The artfully messy look of Korine’s films is directly influenced by his catch-as-catch-can style of filmmaking. He said he wasn’t a stickler for continuity yet will almost always do multiple takes. “I’ll shoot almost the entire movie two or three times in different locations because I never know what I’m going to like until I’m cutting and putting it together,” he said, “and it’s a very nontraditional way of covering a film.”

When talking about the start of Korine’s career, Kohn asked about the advice fellow film provocateur, Werner Herzog, gave the young director. “He’d seen an early [cut] before the movie [Gummo] came out,” said Korine. “And then I got a phone call from him, ‘You’re the last foot soldier in the army. And it’s your duty to make film!’ There’s one scene in the movie where the kid is taking a bath in dirty bathwater, and for whatever reason, I taped a piece of raw bacon onto the wall behind his head...And for some reason, Herzog was obsessed with the bacon. ‘How did you do the bacon?’” Korine said he later flew to San Francisco to meet his longtime hero and "we’ve been friends ever since.”

"I try to make movies that are very specific to the way I think I want to see them in the way I want to see them."
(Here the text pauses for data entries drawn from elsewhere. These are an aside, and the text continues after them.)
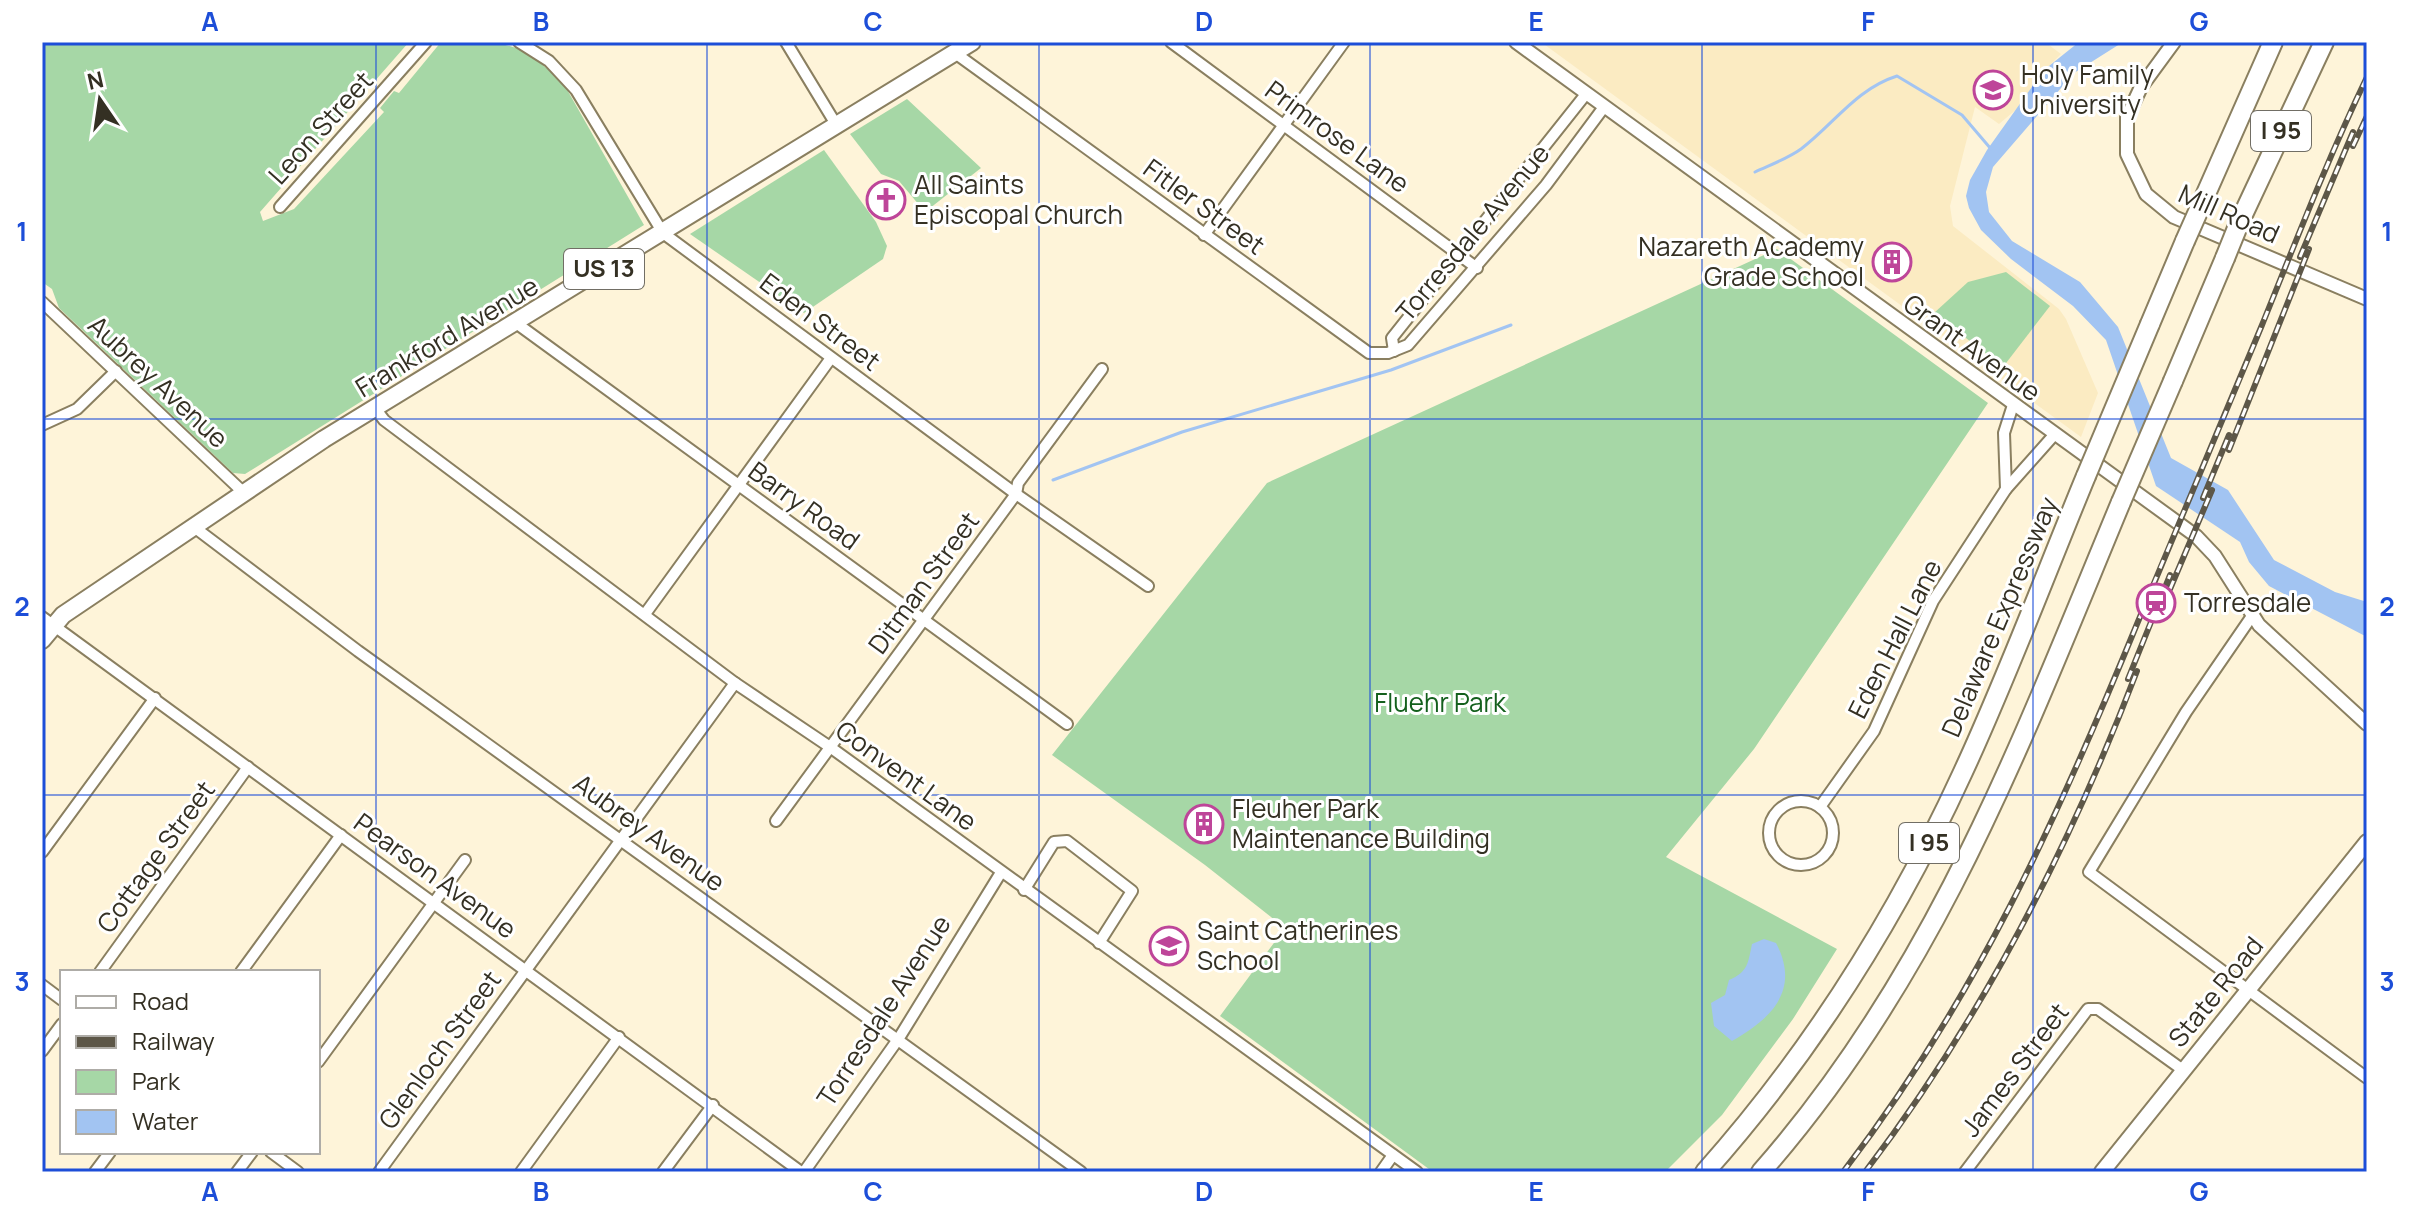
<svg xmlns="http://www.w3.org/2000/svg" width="2409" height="1214" font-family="Manrope,sans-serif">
<rect width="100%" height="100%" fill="#fef4d9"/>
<path fill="#fbebc2" d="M 1541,42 L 2045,42 L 2061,54 L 2048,67 L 2031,97 L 1999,124 L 1975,107 L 1950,206 L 1953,226 L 2059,309 L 2066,319 L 2098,393 L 2081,437 Z"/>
<g fill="#a6d7a6">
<path d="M 42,42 L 409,42 L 260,212 L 263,221 L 294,209 L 384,112 L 380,108 L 394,91 L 399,93 L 441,42 C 505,42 518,38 565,86 L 644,225 L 245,474 L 233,473 L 59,308 L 52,289 L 42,282 Z"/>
<path d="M 907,99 L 981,168 L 925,212 L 899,181 L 881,174 L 850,134 Z"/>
<path d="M 824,150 L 876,222 L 887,246 L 883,259 L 804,313 L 690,234 Z"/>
<path d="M 1777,249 L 1988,403 L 1754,749 L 1666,857 L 1837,949 L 1793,1019 L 1722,1115 L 1665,1172 L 1433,1172 L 1220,1016 L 1285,928 L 1205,865 L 1052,755 L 1267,483 Z"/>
<path d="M 2006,272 L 2050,306 L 2003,367 L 1934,313 L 1968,282 Z"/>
</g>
<g fill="#a2c4f2">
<path d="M 2079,42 L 2123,42 L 2074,73 L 1993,167 L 1986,192 L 1989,212 L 2012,241 L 2080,282 L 2118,327 L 2171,458 L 2228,490 L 2274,560 L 2335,592 L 2367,602 L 2367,637 L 2269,586 L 2249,562 L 2240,542 L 2156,486 L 2106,340 L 2073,306 L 2011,259 L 1981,230 L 1969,208 L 1966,196 L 1970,180 L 1987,150 L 2044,70 Z"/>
<path d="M 1764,939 L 1776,943 C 1801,990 1771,1019 1732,1041 L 1714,1026 L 1711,1003 L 1725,995 L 1729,980 C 1748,972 1748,963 1752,944 Z"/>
</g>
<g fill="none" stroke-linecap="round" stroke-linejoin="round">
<g stroke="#a2c4f2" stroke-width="3">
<path d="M 1755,172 C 1770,165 1787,159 1801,149 C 1834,124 1856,89 1897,76 L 1962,115 L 1991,149"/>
<path d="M 1053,480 L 1182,432 L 1391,370 L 1511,325"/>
</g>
<g stroke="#8a7f60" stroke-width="14">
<g id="minor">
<path d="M 519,42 L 549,61 L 576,90 L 663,233 L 1016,494 L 1148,586"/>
<path d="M 786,42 L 837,126"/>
<path d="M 1171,42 L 1477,268"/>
<path d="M 955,53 L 1369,353 L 1388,353 L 1408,345 L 1546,185 L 1604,107"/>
<path d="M 280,207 L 426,42"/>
<path d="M 1204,235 L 1344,42"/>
<path d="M 42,302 L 244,493"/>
<path d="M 516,323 L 1067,724"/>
<path d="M 1394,351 L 1392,338 L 1586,94"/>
<path d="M 375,408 L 384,420 L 735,683 L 830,747 L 1417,1172"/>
<path d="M 42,425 L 77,409 L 116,371"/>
<path d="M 2006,489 L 2054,435"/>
<path d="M 194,527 L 358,651 L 1081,1172"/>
<path d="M 645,614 L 831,358"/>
<path d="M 2252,616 L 2186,712 L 2089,872 L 2367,1078"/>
<path d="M 42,617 L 801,1172"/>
<circle cx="1801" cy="833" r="32"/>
<path d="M 1820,807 L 1874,731 L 1933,601 L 2006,489 L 2004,433 L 2013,405"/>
<path d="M 776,821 L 1016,494 L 1018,483 L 1102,369"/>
<path d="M 42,852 L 155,698"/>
<path d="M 1024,890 L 1054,842 L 1067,841 L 1132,891 L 1099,943"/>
<path d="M 100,972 L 248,767"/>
<path d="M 241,972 L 341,835"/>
<path d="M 42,985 L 62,1000"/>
<path d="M 42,1051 L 62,1024"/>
<path d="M 318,1062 L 465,860"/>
<path d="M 271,1152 L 298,1172"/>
<path d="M 95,1172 L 110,1152"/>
<path d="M 237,1172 L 252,1152"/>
<path d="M 379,1172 L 735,683"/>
<path d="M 521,1172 L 619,1037"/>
<path d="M 663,1172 L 713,1105"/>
<path d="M 804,1172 L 899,1038 L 1000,874"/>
<path d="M 1381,1172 L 1393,1155"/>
<path d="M 1965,1172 L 2088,1009 L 2098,1009 L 2183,1070"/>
</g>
</g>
<g stroke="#8a7f60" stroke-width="16">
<g id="tertiary">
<path d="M 1516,42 L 2196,536 L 2215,556 L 2259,625 L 2367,724"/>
<path d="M 2174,42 L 2141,87 L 2127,117 L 2127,154 L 2146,194 L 2174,217 L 2367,299"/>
</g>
</g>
<g stroke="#8a7f60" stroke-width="18">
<path id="secondary" d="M 2102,1172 L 2367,842"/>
</g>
<g stroke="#8a7f60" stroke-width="20">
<path id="primary" d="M 42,640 L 63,615 L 324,439 L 972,42"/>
</g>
<g stroke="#8a7f60" stroke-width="22">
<g id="motorway">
<path d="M 2201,205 L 2273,42"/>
<path d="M 2240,221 L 2324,42"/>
<path d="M 2150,324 L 2185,241"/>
<path d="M 2173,381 L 2225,258"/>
<path d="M 1705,1172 C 1810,1054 1897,916 1963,772 C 2008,675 2045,575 2086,476"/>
<path d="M 1761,1172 C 1936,973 2021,742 2121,502"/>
</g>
</g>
<use href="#minor" stroke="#fff" stroke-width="10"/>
<use href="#tertiary" stroke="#fff" stroke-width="12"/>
<use href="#secondary" stroke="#fff" stroke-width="14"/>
<use href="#primary" stroke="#fff" stroke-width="16"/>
<use href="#motorway" stroke="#fff" stroke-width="18"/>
<g stroke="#5d5748" stroke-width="6">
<g id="rail">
<path d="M 2353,146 L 2367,116"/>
<path d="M 2300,257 L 2353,132"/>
<path d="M 2229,450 L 2309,249"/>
<path d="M 2203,498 L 2229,435"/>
<path d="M 2170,589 L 2212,490"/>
<path d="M 2128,679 L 2170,575"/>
<path d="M 1843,1172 C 1976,998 2055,824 2137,624 C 2178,524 2221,425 2262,325 C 2296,241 2328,158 2367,77"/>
<path d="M 1865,1172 C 1981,1020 2069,849 2137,671"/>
</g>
</g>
<use href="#rail" stroke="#fff" stroke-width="3" stroke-dasharray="9" stroke-linecap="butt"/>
<g stroke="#8a7f60" stroke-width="22" stroke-linecap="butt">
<g id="motorway-bridge">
<path d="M 2185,241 L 2201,205"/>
<path d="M 2225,258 L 2240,221"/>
<path d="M 2086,476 L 2150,324"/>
<path d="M 2121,502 L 2173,381"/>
</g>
</g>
<use href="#motorway-bridge" stroke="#fff" stroke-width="18"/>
</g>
<path fill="none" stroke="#1d4ed8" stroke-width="2" stroke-opacity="0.55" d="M 376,42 L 376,1172M 707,42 L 707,1172M 1039,42 L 1039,1172M 1370,42 L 1370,1172M 1702,42 L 1702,1172M 2033,42 L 2033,1172M 42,419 L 2367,419M 42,795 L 2367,795"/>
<defs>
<g id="university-ring" transform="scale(2)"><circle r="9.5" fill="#fff" stroke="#be4599" stroke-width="1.5"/><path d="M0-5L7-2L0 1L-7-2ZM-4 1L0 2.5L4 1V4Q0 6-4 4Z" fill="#be4599"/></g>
<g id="church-ring" transform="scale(2)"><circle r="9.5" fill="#fff" stroke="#be4599" stroke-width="1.5"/><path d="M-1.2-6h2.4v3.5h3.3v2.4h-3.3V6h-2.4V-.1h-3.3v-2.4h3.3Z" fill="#be4599"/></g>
<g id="building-ring" transform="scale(2)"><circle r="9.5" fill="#fff" stroke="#be4599" stroke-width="1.5"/><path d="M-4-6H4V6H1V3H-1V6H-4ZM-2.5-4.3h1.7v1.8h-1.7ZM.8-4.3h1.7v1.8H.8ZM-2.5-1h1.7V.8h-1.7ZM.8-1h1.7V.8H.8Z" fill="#be4599"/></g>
<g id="station-ring" transform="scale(2)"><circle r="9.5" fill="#fff" stroke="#be4599" stroke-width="1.5"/><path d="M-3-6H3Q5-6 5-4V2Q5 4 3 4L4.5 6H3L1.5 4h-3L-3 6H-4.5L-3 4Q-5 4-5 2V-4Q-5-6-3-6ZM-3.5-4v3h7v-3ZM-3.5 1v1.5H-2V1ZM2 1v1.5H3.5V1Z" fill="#be4599"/></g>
<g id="school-ring" transform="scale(2)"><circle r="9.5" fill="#fff" stroke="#be4599" stroke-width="1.5"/><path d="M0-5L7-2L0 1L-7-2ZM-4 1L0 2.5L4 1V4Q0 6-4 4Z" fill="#be4599"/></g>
</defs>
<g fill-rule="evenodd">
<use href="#university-ring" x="1993" y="90"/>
<use href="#church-ring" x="886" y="200"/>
<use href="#building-ring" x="1892" y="262"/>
<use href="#station-ring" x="2156" y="603"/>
<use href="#building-ring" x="1204" y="824"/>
<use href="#school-ring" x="1169" y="946"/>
</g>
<g text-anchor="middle" stroke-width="6" stroke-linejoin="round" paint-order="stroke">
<g fill="#fff" stroke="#716e65" stroke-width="2">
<rect x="2251" y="111" width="60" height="40" rx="6"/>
<rect x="564" y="249" width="80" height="40" rx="6"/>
<rect x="1899" y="823" width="60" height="40" rx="6"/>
</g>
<g font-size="24" font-weight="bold" fill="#343023">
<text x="2281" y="139">I 95</text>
<text x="604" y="277">US 13</text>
<text x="1929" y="851">I 95</text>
</g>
<g font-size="26" fill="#343023" stroke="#fff" text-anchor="start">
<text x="2021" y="84">Holy Family<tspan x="2021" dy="30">University</tspan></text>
<text x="914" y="194">All Saints<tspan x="914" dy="30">Episcopal Church</tspan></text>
<text x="1864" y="256" text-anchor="end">Nazareth Academy<tspan x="1864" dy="30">Grade School</tspan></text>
<text x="2184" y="612">Torresdale</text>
<text x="1232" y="818">Fleuher Park<tspan x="1232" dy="30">Maintenance Building</tspan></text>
<text x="1197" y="940">Saint Catherines<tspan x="1197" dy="30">School</tspan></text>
</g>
<g font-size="26" fill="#343023" stroke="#fff">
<text transform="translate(321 128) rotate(-48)" y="9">Leon Street</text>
<text transform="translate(1337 137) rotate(36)" y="9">Primrose Lane</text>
<text transform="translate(1204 207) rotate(36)" y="9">Fitler Street</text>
<text transform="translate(2229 214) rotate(24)" y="9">Mill Road</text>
<text transform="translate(1473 233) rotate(-50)" y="9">Torresdale Avenue</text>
<text transform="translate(820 322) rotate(37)" y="9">Eden Street</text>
<text transform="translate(447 337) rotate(-31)" y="9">Frankford Avenue</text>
<text transform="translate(1972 348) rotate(36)" y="9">Grant Avenue</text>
<text transform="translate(158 382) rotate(43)" y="9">Aubrey Avenue</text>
<text transform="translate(804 506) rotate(36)" y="9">Barry Road</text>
<text transform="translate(924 583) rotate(-54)" y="9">Ditman Street</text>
<text transform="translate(2000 617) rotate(-67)" y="9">Delaware Expressway</text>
<text transform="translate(1895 639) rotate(-63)" y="9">Eden Hall Lane</text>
<text transform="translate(906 776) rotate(36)" y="9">Convent Lane</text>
<text transform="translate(649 833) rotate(36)" y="9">Aubrey Avenue</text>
<text transform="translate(156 857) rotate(-54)" y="9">Cottage Street</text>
<text transform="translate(435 876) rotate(36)" y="9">Pearson Avenue</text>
<text transform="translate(2216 992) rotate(-51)" y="9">State Road</text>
<text transform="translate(884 1011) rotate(-57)" y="9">Torresdale Avenue</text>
<text transform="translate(440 1050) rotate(-54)" y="9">Glenloch Street</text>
<text transform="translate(2015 1070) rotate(-53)" y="9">James Street</text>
</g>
<g font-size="26" fill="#14601d" stroke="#fff">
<text x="1440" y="712">Fluehr Park</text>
</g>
</g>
<rect width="2409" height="1214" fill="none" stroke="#ffffff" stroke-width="88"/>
<rect x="60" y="970" width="260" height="184" fill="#ffffff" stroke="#aeaca7" stroke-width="2"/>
<rect x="76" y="996" width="40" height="12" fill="#ffffff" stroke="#aeaca7" stroke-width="2"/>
<text x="132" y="1010" font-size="24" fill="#343023">Road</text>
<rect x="76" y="1036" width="40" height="12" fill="#5d5748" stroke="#aeaca7" stroke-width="2"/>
<text x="132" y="1050" font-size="24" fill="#343023">Railway</text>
<rect x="76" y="1070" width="40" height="24" fill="#a6d7a6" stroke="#aeaca7" stroke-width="2"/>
<text x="132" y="1090" font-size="24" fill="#343023">Park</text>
<rect x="76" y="1110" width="40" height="24" fill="#a2c4f2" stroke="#aeaca7" stroke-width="2"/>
<text x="132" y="1130" font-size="24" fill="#343023">Water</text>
<g transform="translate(100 100) rotate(347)" stroke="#ffffff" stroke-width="6" paint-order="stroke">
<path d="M0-6L14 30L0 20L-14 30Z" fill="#343023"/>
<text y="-12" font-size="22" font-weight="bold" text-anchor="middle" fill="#343023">N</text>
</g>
<rect x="44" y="44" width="2321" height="1126" fill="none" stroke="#1d4ed8" stroke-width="3"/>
<g font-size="26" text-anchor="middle" font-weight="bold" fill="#1d4ed8">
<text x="210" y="31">A</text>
<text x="541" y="31">B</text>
<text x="873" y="31">C</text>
<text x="1204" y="31">D</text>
<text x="1536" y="31">E</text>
<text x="1868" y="31">F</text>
<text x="2199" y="31">G</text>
<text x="22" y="241">1</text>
<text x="2387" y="241">1</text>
<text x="22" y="616">2</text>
<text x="2387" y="616">2</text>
<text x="22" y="991">3</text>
<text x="2387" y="991">3</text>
<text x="210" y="1201">A</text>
<text x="541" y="1201">B</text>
<text x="873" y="1201">C</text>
<text x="1204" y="1201">D</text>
<text x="1536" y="1201">E</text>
<text x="1868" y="1201">F</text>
<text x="2199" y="1201">G</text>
</g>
</svg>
Not everyone warmed up to Gummo like Herzog, and Korine remembered what the director told him about handling criticism. “On the one hand, it was winning awards— the landscape of movies was different than it is now. You were really dependent on mostly mainstream publications and criticism. In my mind—I was a kid at 23 or 24—I believed that even people who hated the movie would see merit in the film and that there was goodness in the film. Then The New York Times’ Janet Maslin wrote this article that it was the 'worst movie of the year.' That was in the days of faxes, so I was just looking at this fax and thinking, it’s fucking worse than Eight Heads in a Duffle Bag?! Are you kidding me?!’ He called me laughing, ‘This is the greatest thing for the movie ever. In 10 years, you’ll understand. This is destined for cult status.’ Then he hung up on me.”

“It’s like everything,” Korine said. “You try to fortify yourself. I try to make movies that are very specific to the way I think I want to see them in the way I want to see them. There’s a specific narrative structure, pacing, antinarrative sometimes, characters...I just do my best. I try to make joy with that. I try to make beautiful images and moments, and then, I put the movies out there. However they’re received in the moment is one thing, and then usually it changes with time...sometimes. I go on and keep making things. I try not to stop and analyze too much because I’m always wrong. I’m just happy to be in a place where I can keep creating. And then, the films eventually find the audience.”